- [EXERCISE INSTRUCTIONS] Please repeat the lines below exactly. Begin with the line containing "X110320666Y-83587166D02*" and go on through the line containing "X118533333Y-104796166D02*".

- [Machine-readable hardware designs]
***

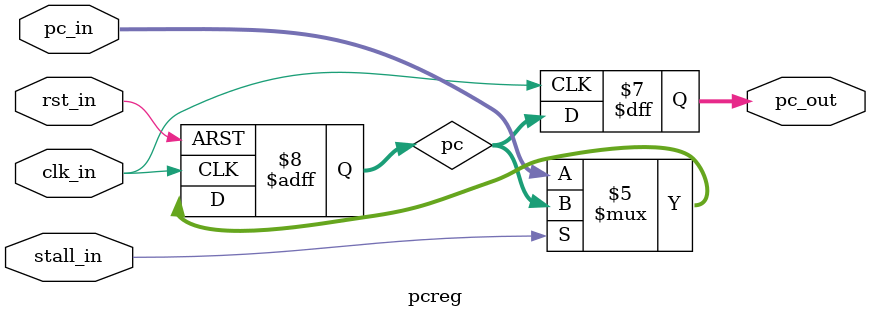
<source format=sv>
module pcreg
  #(
    parameter WIDTH = 32
  )(
    input logic                clk_in,
    input logic                rst_in,
    input logic                stall_in,
    input logic   [WIDTH-1:0]  pc_in,
    output logic  [WIDTH-1:0]  pc_out
);
  logic [WIDTH-1:0] pc;
  always_ff @ (posedge clk_in, negedge rst_in) begin
    if (!rst_in)
      pc <= 'b0;
    else begin
      if (!stall_in)
        pc <= pc_in;
    end
  end

  always_ff @ (negedge clk_in) begin
      pc_out <= pc;
  end

endmodule

</source>
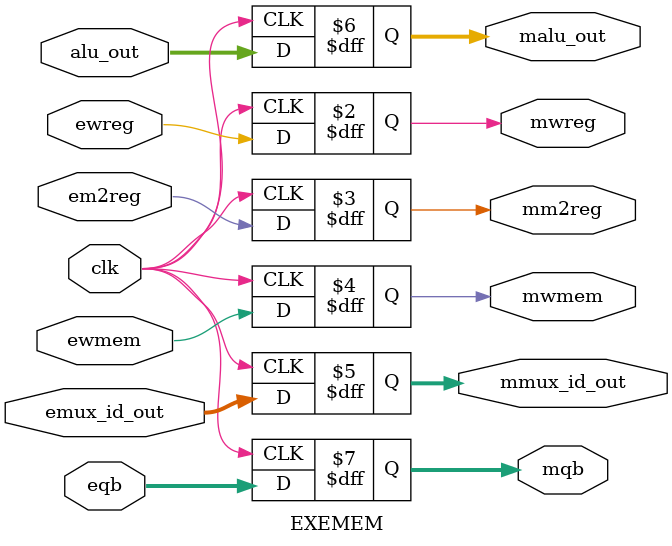
<source format=v>
`timescale 1ns / 1ps


module EXEMEM(
    input clk,
    input ewreg,em2reg,ewmem,
    input [4:0] emux_id_out,
    input [31:0] alu_out,
    input [31:0] eqb,
    output reg mwreg,mm2reg,mwmem,
    output reg [4:0] mmux_id_out,
    output reg [31:0] malu_out,
    output reg [31:0] mqb
    );
    
    always@(posedge clk)
    begin
    mwreg <= ewreg;
    mm2reg <= em2reg;
    mwmem <= ewmem;
    mmux_id_out <= emux_id_out;
    malu_out <= alu_out;
    mqb <= eqb;
    end
endmodule

</source>
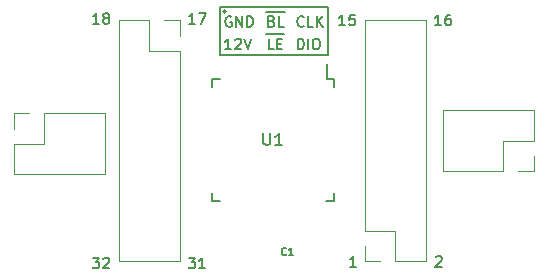
<source format=gbr>
G04 #@! TF.GenerationSoftware,KiCad,Pcbnew,(5.0.1-3-g963ef8bb5)*
G04 #@! TF.CreationDate,2019-05-10T17:58:09-07:00*
G04 #@! TF.ProjectId,NixieDriver,4E697869654472697665722E6B696361,rev?*
G04 #@! TF.SameCoordinates,Original*
G04 #@! TF.FileFunction,Legend,Top*
G04 #@! TF.FilePolarity,Positive*
%FSLAX46Y46*%
G04 Gerber Fmt 4.6, Leading zero omitted, Abs format (unit mm)*
G04 Created by KiCad (PCBNEW (5.0.1-3-g963ef8bb5)) date Friday, May 10, 2019 at 05:58:09 PM*
%MOMM*%
%LPD*%
G01*
G04 APERTURE LIST*
%ADD10C,0.200000*%
%ADD11C,0.177800*%
%ADD12C,0.150000*%
%ADD13C,0.120000*%
%ADD14C,0.127000*%
G04 APERTURE END LIST*
D10*
X129159000Y-82677000D02*
X129159000Y-86741000D01*
X120015000Y-86741000D02*
X120015000Y-82677000D01*
X120523000Y-83058000D02*
G75*
G03X120523000Y-83058000I-127000J0D01*
G01*
X129159000Y-82677000D02*
X120015000Y-82677000D01*
X120015000Y-86741000D02*
X129159000Y-86741000D01*
D11*
X126597833Y-86254166D02*
X126597833Y-85365166D01*
X126809500Y-85365166D01*
X126936500Y-85407500D01*
X127021166Y-85492166D01*
X127063500Y-85576833D01*
X127105833Y-85746166D01*
X127105833Y-85873166D01*
X127063500Y-86042500D01*
X127021166Y-86127166D01*
X126936500Y-86211833D01*
X126809500Y-86254166D01*
X126597833Y-86254166D01*
X127486833Y-86254166D02*
X127486833Y-85365166D01*
X128079500Y-85365166D02*
X128248833Y-85365166D01*
X128333500Y-85407500D01*
X128418166Y-85492166D01*
X128460500Y-85661500D01*
X128460500Y-85957833D01*
X128418166Y-86127166D01*
X128333500Y-86211833D01*
X128248833Y-86254166D01*
X128079500Y-86254166D01*
X127994833Y-86211833D01*
X127910166Y-86127166D01*
X127867833Y-85957833D01*
X127867833Y-85661500D01*
X127910166Y-85492166D01*
X127994833Y-85407500D01*
X128079500Y-85365166D01*
X123952000Y-84980780D02*
X124671666Y-84980780D01*
X124587000Y-86254166D02*
X124163666Y-86254166D01*
X124163666Y-85365166D01*
X124671666Y-84980780D02*
X125476000Y-84980780D01*
X124883333Y-85788500D02*
X125179666Y-85788500D01*
X125306666Y-86254166D02*
X124883333Y-86254166D01*
X124883333Y-85365166D01*
X125306666Y-85365166D01*
X120988666Y-86254166D02*
X120480666Y-86254166D01*
X120734666Y-86254166D02*
X120734666Y-85365166D01*
X120650000Y-85492166D01*
X120565333Y-85576833D01*
X120480666Y-85619166D01*
X121327333Y-85449833D02*
X121369666Y-85407500D01*
X121454333Y-85365166D01*
X121666000Y-85365166D01*
X121750666Y-85407500D01*
X121793000Y-85449833D01*
X121835333Y-85534500D01*
X121835333Y-85619166D01*
X121793000Y-85746166D01*
X121285000Y-86254166D01*
X121835333Y-86254166D01*
X122089333Y-85365166D02*
X122385666Y-86254166D01*
X122682000Y-85365166D01*
X127105833Y-84264500D02*
X127063500Y-84306833D01*
X126936500Y-84349166D01*
X126851833Y-84349166D01*
X126724833Y-84306833D01*
X126640166Y-84222166D01*
X126597833Y-84137500D01*
X126555500Y-83968166D01*
X126555500Y-83841166D01*
X126597833Y-83671833D01*
X126640166Y-83587166D01*
X126724833Y-83502500D01*
X126851833Y-83460166D01*
X126936500Y-83460166D01*
X127063500Y-83502500D01*
X127105833Y-83544833D01*
X127910166Y-84349166D02*
X127486833Y-84349166D01*
X127486833Y-83460166D01*
X128206500Y-84349166D02*
X128206500Y-83460166D01*
X128714500Y-84349166D02*
X128333500Y-83841166D01*
X128714500Y-83460166D02*
X128206500Y-83968166D01*
X123909666Y-83075780D02*
X124798666Y-83075780D01*
X124417666Y-83883500D02*
X124544666Y-83925833D01*
X124587000Y-83968166D01*
X124629333Y-84052833D01*
X124629333Y-84179833D01*
X124587000Y-84264500D01*
X124544666Y-84306833D01*
X124460000Y-84349166D01*
X124121333Y-84349166D01*
X124121333Y-83460166D01*
X124417666Y-83460166D01*
X124502333Y-83502500D01*
X124544666Y-83544833D01*
X124587000Y-83629500D01*
X124587000Y-83714166D01*
X124544666Y-83798833D01*
X124502333Y-83841166D01*
X124417666Y-83883500D01*
X124121333Y-83883500D01*
X124798666Y-83075780D02*
X125518333Y-83075780D01*
X125433666Y-84349166D02*
X125010333Y-84349166D01*
X125010333Y-83460166D01*
X120988666Y-83502500D02*
X120904000Y-83460166D01*
X120777000Y-83460166D01*
X120650000Y-83502500D01*
X120565333Y-83587166D01*
X120523000Y-83671833D01*
X120480666Y-83841166D01*
X120480666Y-83968166D01*
X120523000Y-84137500D01*
X120565333Y-84222166D01*
X120650000Y-84306833D01*
X120777000Y-84349166D01*
X120861666Y-84349166D01*
X120988666Y-84306833D01*
X121031000Y-84264500D01*
X121031000Y-83968166D01*
X120861666Y-83968166D01*
X121412000Y-84349166D02*
X121412000Y-83460166D01*
X121920000Y-84349166D01*
X121920000Y-83460166D01*
X122343333Y-84349166D02*
X122343333Y-83460166D01*
X122555000Y-83460166D01*
X122682000Y-83502500D01*
X122766666Y-83587166D01*
X122809000Y-83671833D01*
X122851333Y-83841166D01*
X122851333Y-83968166D01*
X122809000Y-84137500D01*
X122766666Y-84222166D01*
X122682000Y-84306833D01*
X122555000Y-84349166D01*
X122343333Y-84349166D01*
X117940666Y-84095166D02*
X117432666Y-84095166D01*
X117686666Y-84095166D02*
X117686666Y-83206166D01*
X117602000Y-83333166D01*
X117517333Y-83417833D01*
X117432666Y-83460166D01*
X118237000Y-83206166D02*
X118829666Y-83206166D01*
X118448666Y-84095166D01*
X109262333Y-103907166D02*
X109812666Y-103907166D01*
X109516333Y-104245833D01*
X109643333Y-104245833D01*
X109728000Y-104288166D01*
X109770333Y-104330500D01*
X109812666Y-104415166D01*
X109812666Y-104626833D01*
X109770333Y-104711500D01*
X109728000Y-104753833D01*
X109643333Y-104796166D01*
X109389333Y-104796166D01*
X109304666Y-104753833D01*
X109262333Y-104711500D01*
X110151333Y-103991833D02*
X110193666Y-103949500D01*
X110278333Y-103907166D01*
X110490000Y-103907166D01*
X110574666Y-103949500D01*
X110617000Y-103991833D01*
X110659333Y-104076500D01*
X110659333Y-104161166D01*
X110617000Y-104288166D01*
X110109000Y-104796166D01*
X110659333Y-104796166D01*
X109812666Y-84095166D02*
X109304666Y-84095166D01*
X109558666Y-84095166D02*
X109558666Y-83206166D01*
X109474000Y-83333166D01*
X109389333Y-83417833D01*
X109304666Y-83460166D01*
X110320666Y-83587166D02*
X110236000Y-83544833D01*
X110193666Y-83502500D01*
X110151333Y-83417833D01*
X110151333Y-83375500D01*
X110193666Y-83290833D01*
X110236000Y-83248500D01*
X110320666Y-83206166D01*
X110490000Y-83206166D01*
X110574666Y-83248500D01*
X110617000Y-83290833D01*
X110659333Y-83375500D01*
X110659333Y-83417833D01*
X110617000Y-83502500D01*
X110574666Y-83544833D01*
X110490000Y-83587166D01*
X110320666Y-83587166D01*
X110236000Y-83629500D01*
X110193666Y-83671833D01*
X110151333Y-83756500D01*
X110151333Y-83925833D01*
X110193666Y-84010500D01*
X110236000Y-84052833D01*
X110320666Y-84095166D01*
X110490000Y-84095166D01*
X110574666Y-84052833D01*
X110617000Y-84010500D01*
X110659333Y-83925833D01*
X110659333Y-83756500D01*
X110617000Y-83671833D01*
X110574666Y-83629500D01*
X110490000Y-83587166D01*
X117390333Y-103907166D02*
X117940666Y-103907166D01*
X117644333Y-104245833D01*
X117771333Y-104245833D01*
X117856000Y-104288166D01*
X117898333Y-104330500D01*
X117940666Y-104415166D01*
X117940666Y-104626833D01*
X117898333Y-104711500D01*
X117856000Y-104753833D01*
X117771333Y-104796166D01*
X117517333Y-104796166D01*
X117432666Y-104753833D01*
X117390333Y-104711500D01*
X118787333Y-104796166D02*
X118279333Y-104796166D01*
X118533333Y-104796166D02*
X118533333Y-103907166D01*
X118448666Y-104034166D01*
X118364000Y-104118833D01*
X118279333Y-104161166D01*
X138303000Y-103864833D02*
X138345333Y-103822500D01*
X138430000Y-103780166D01*
X138641666Y-103780166D01*
X138726333Y-103822500D01*
X138768666Y-103864833D01*
X138811000Y-103949500D01*
X138811000Y-104034166D01*
X138768666Y-104161166D01*
X138260666Y-104669166D01*
X138811000Y-104669166D01*
X131572000Y-104669166D02*
X131064000Y-104669166D01*
X131318000Y-104669166D02*
X131318000Y-103780166D01*
X131233333Y-103907166D01*
X131148666Y-103991833D01*
X131064000Y-104034166D01*
X138768666Y-84222166D02*
X138260666Y-84222166D01*
X138514666Y-84222166D02*
X138514666Y-83333166D01*
X138430000Y-83460166D01*
X138345333Y-83544833D01*
X138260666Y-83587166D01*
X139530666Y-83333166D02*
X139361333Y-83333166D01*
X139276666Y-83375500D01*
X139234333Y-83417833D01*
X139149666Y-83544833D01*
X139107333Y-83714166D01*
X139107333Y-84052833D01*
X139149666Y-84137500D01*
X139192000Y-84179833D01*
X139276666Y-84222166D01*
X139446000Y-84222166D01*
X139530666Y-84179833D01*
X139573000Y-84137500D01*
X139615333Y-84052833D01*
X139615333Y-83841166D01*
X139573000Y-83756500D01*
X139530666Y-83714166D01*
X139446000Y-83671833D01*
X139276666Y-83671833D01*
X139192000Y-83714166D01*
X139149666Y-83756500D01*
X139107333Y-83841166D01*
X130640666Y-84222166D02*
X130132666Y-84222166D01*
X130386666Y-84222166D02*
X130386666Y-83333166D01*
X130302000Y-83460166D01*
X130217333Y-83544833D01*
X130132666Y-83587166D01*
X131445000Y-83333166D02*
X131021666Y-83333166D01*
X130979333Y-83756500D01*
X131021666Y-83714166D01*
X131106333Y-83671833D01*
X131318000Y-83671833D01*
X131402666Y-83714166D01*
X131445000Y-83756500D01*
X131487333Y-83841166D01*
X131487333Y-84052833D01*
X131445000Y-84137500D01*
X131402666Y-84179833D01*
X131318000Y-84222166D01*
X131106333Y-84222166D01*
X131021666Y-84179833D01*
X130979333Y-84137500D01*
D12*
G04 #@! TO.C,U1*
X129681000Y-88729000D02*
X129106000Y-88729000D01*
X129681000Y-99079000D02*
X129006000Y-99079000D01*
X119331000Y-99079000D02*
X120006000Y-99079000D01*
X119331000Y-88729000D02*
X120006000Y-88729000D01*
X129681000Y-88729000D02*
X129681000Y-89404000D01*
X119331000Y-88729000D02*
X119331000Y-89404000D01*
X119331000Y-99079000D02*
X119331000Y-98404000D01*
X129681000Y-99079000D02*
X129681000Y-98404000D01*
X129106000Y-88729000D02*
X129106000Y-87454000D01*
D13*
G04 #@! TO.C,J3*
X146618000Y-95250000D02*
X146618000Y-96580000D01*
X146618000Y-96580000D02*
X145288000Y-96580000D01*
X146618000Y-93980000D02*
X144018000Y-93980000D01*
X144018000Y-93980000D02*
X144018000Y-96580000D01*
X144018000Y-96580000D02*
X138878000Y-96580000D01*
X138878000Y-91380000D02*
X138878000Y-96580000D01*
X146618000Y-91380000D02*
X138878000Y-91380000D01*
X146618000Y-91380000D02*
X146618000Y-93980000D01*
G04 #@! TO.C,J2*
X102556000Y-96834000D02*
X102556000Y-94234000D01*
X102556000Y-96834000D02*
X110296000Y-96834000D01*
X110296000Y-96834000D02*
X110296000Y-91634000D01*
X105156000Y-91634000D02*
X110296000Y-91634000D01*
X105156000Y-94234000D02*
X105156000Y-91634000D01*
X102556000Y-94234000D02*
X105156000Y-94234000D01*
X102556000Y-91634000D02*
X103886000Y-91634000D01*
X102556000Y-92964000D02*
X102556000Y-91634000D01*
G04 #@! TO.C,J4*
X137474000Y-104200000D02*
X134874000Y-104200000D01*
X137474000Y-104200000D02*
X137474000Y-83760000D01*
X137474000Y-83760000D02*
X132274000Y-83760000D01*
X132274000Y-101600000D02*
X132274000Y-83760000D01*
X134874000Y-101600000D02*
X132274000Y-101600000D01*
X134874000Y-104200000D02*
X134874000Y-101600000D01*
X132274000Y-104200000D02*
X132274000Y-102870000D01*
X133604000Y-104200000D02*
X132274000Y-104200000D01*
G04 #@! TO.C,J1*
X111446000Y-83760000D02*
X114046000Y-83760000D01*
X111446000Y-83760000D02*
X111446000Y-104200000D01*
X111446000Y-104200000D02*
X116646000Y-104200000D01*
X116646000Y-86360000D02*
X116646000Y-104200000D01*
X114046000Y-86360000D02*
X116646000Y-86360000D01*
X114046000Y-83760000D02*
X114046000Y-86360000D01*
X116646000Y-83760000D02*
X116646000Y-85090000D01*
X115316000Y-83760000D02*
X116646000Y-83760000D01*
G04 #@! TO.C,C1*
D14*
X125628400Y-103595714D02*
X125599371Y-103624742D01*
X125512285Y-103653771D01*
X125454228Y-103653771D01*
X125367142Y-103624742D01*
X125309085Y-103566685D01*
X125280057Y-103508628D01*
X125251028Y-103392514D01*
X125251028Y-103305428D01*
X125280057Y-103189314D01*
X125309085Y-103131257D01*
X125367142Y-103073200D01*
X125454228Y-103044171D01*
X125512285Y-103044171D01*
X125599371Y-103073200D01*
X125628400Y-103102228D01*
X126208971Y-103653771D02*
X125860628Y-103653771D01*
X126034800Y-103653771D02*
X126034800Y-103044171D01*
X125976742Y-103131257D01*
X125918685Y-103189314D01*
X125860628Y-103218342D01*
G04 #@! TO.C,U1*
D12*
X123698095Y-93356380D02*
X123698095Y-94165904D01*
X123745714Y-94261142D01*
X123793333Y-94308761D01*
X123888571Y-94356380D01*
X124079047Y-94356380D01*
X124174285Y-94308761D01*
X124221904Y-94261142D01*
X124269523Y-94165904D01*
X124269523Y-93356380D01*
X125269523Y-94356380D02*
X124698095Y-94356380D01*
X124983809Y-94356380D02*
X124983809Y-93356380D01*
X124888571Y-93499238D01*
X124793333Y-93594476D01*
X124698095Y-93642095D01*
G04 #@! TD*
M02*

</source>
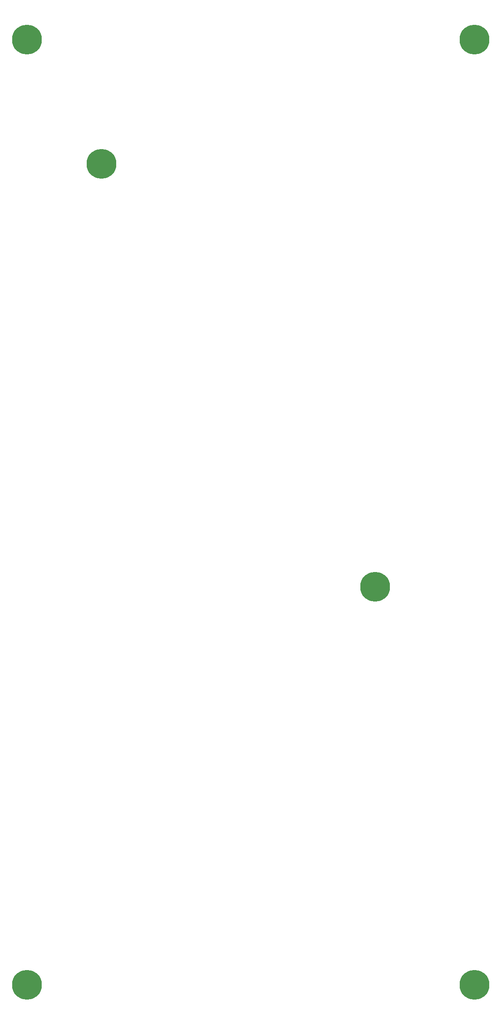
<source format=gbr>
%TF.GenerationSoftware,KiCad,Pcbnew,(5.1.6-0-10_14)*%
%TF.CreationDate,2021-10-27T22:41:10-07:00*%
%TF.ProjectId,lm13700-multimode-filter-panel,6c6d3133-3730-4302-9d6d-756c74696d6f,rev?*%
%TF.SameCoordinates,Original*%
%TF.FileFunction,Copper,L1,Top*%
%TF.FilePolarity,Positive*%
%FSLAX46Y46*%
G04 Gerber Fmt 4.6, Leading zero omitted, Abs format (unit mm)*
G04 Created by KiCad (PCBNEW (5.1.6-0-10_14)) date 2021-10-27 22:41:10*
%MOMM*%
%LPD*%
G01*
G04 APERTURE LIST*
%TA.AperFunction,ComponentPad*%
%ADD10C,6.000000*%
%TD*%
G04 APERTURE END LIST*
D10*
%TO.P,REF\u002A\u002A,1*%
%TO.N,N/C*%
X95000000Y-135000000D03*
%TD*%
%TO.P,REF\u002A\u002A,1*%
%TO.N,N/C*%
X40000000Y-50000000D03*
%TD*%
%TO.P,REF\u002A\u002A,1*%
%TO.N,N/C*%
X25000000Y-215000000D03*
%TD*%
%TO.P,REF\u002A\u002A,1*%
%TO.N,N/C*%
X115000000Y-215000000D03*
%TD*%
%TO.P,REF\u002A\u002A,1*%
%TO.N,N/C*%
X115000000Y-25000000D03*
%TD*%
%TO.P,REF\u002A\u002A,1*%
%TO.N,N/C*%
X25000000Y-25000000D03*
%TD*%
M02*

</source>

***

- [EXPECTED ANSWER]
X110320666Y-83587166D02*
X110236000Y-83544833D01*
X110193666Y-83502500D01*
X110151333Y-83417833D01*
X110151333Y-83375500D01*
X110193666Y-83290833D01*
X110236000Y-83248500D01*
X110320666Y-83206166D01*
X110490000Y-83206166D01*
X110574666Y-83248500D01*
X110617000Y-83290833D01*
X110659333Y-83375500D01*
X110659333Y-83417833D01*
X110617000Y-83502500D01*
X110574666Y-83544833D01*
X110490000Y-83587166D01*
X110320666Y-83587166D01*
X110236000Y-83629500D01*
X110193666Y-83671833D01*
X110151333Y-83756500D01*
X110151333Y-83925833D01*
X110193666Y-84010500D01*
X110236000Y-84052833D01*
X110320666Y-84095166D01*
X110490000Y-84095166D01*
X110574666Y-84052833D01*
X110617000Y-84010500D01*
X110659333Y-83925833D01*
X110659333Y-83756500D01*
X110617000Y-83671833D01*
X110574666Y-83629500D01*
X110490000Y-83587166D01*
X117390333Y-103907166D02*
X117940666Y-103907166D01*
X117644333Y-104245833D01*
X117771333Y-104245833D01*
X117856000Y-104288166D01*
X117898333Y-104330500D01*
X117940666Y-104415166D01*
X117940666Y-104626833D01*
X117898333Y-104711500D01*
X117856000Y-104753833D01*
X117771333Y-104796166D01*
X117517333Y-104796166D01*
X117432666Y-104753833D01*
X117390333Y-104711500D01*
X118787333Y-104796166D02*
X118279333Y-104796166D01*
X118533333Y-104796166D02*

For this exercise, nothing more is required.